I think you missed the special mention to “our friend Pam” in the introduction to the recipe.
“Thanks to our friend, Pam, for introducing us to this traditional Italian Holiday bread. We love it!”
But thank you! for the comment as it’s brought this recipe to my attention.
Glad to see this works with pyrex loaf pan. No need to hand baked work upside down? No need to use bread or high gluten flour.
This is a delicious bread indeed, but this version does make a different, less delicate bread than the high protein flour, lotta egg and butter, upside down hang etc. panettone.
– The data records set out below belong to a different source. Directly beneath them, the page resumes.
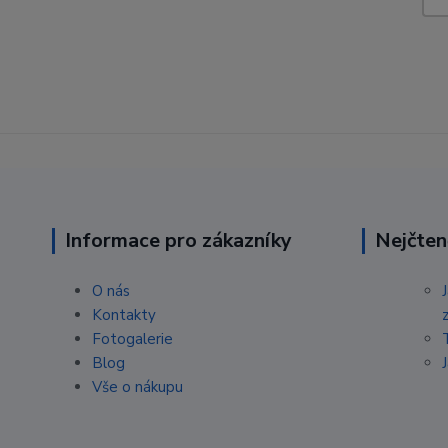
Informace pro zákazníky
Nejčten
O nás
Kontakty
Fotogalerie
Blog
Vše o nákupu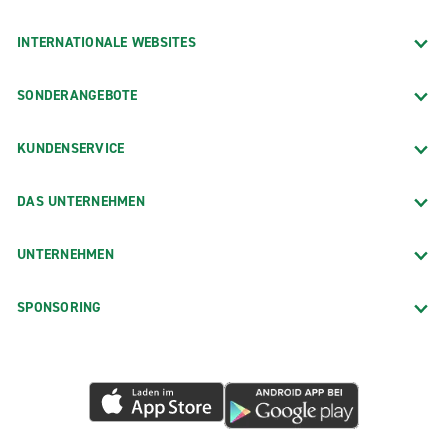
INTERNATIONALE WEBSITES
SONDERANGEBOTE
KUNDENSERVICE
DAS UNTERNEHMEN
UNTERNEHMEN
SPONSORING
A member of the Breadtopia community, Dan @djd418 , was kind enough to share his process for a more classic naturally leavened panettone, that he evolved from years of testing different methods and reading and translating Italian blogs. You can check it out here:
Thanks again. I am going to try chef John’s recipe which is a bit closer to the classical method. https://www.allrecipes.com/recipe/263749/chef-johns-panettone/
In the past when I have made raisin bread I have had very crumbly bread. I am hoping the longer fermentation will give me a bread that has long strands of dough that do not quickly degenerate to tiny dry crumbs. I will use a round pan with parchment or perhaps a loaf pan. Your creativity has helped me look beyond the standard shape with panettone liners.
I’m sure you are aware that Chef John has a wonderful YouTube channel.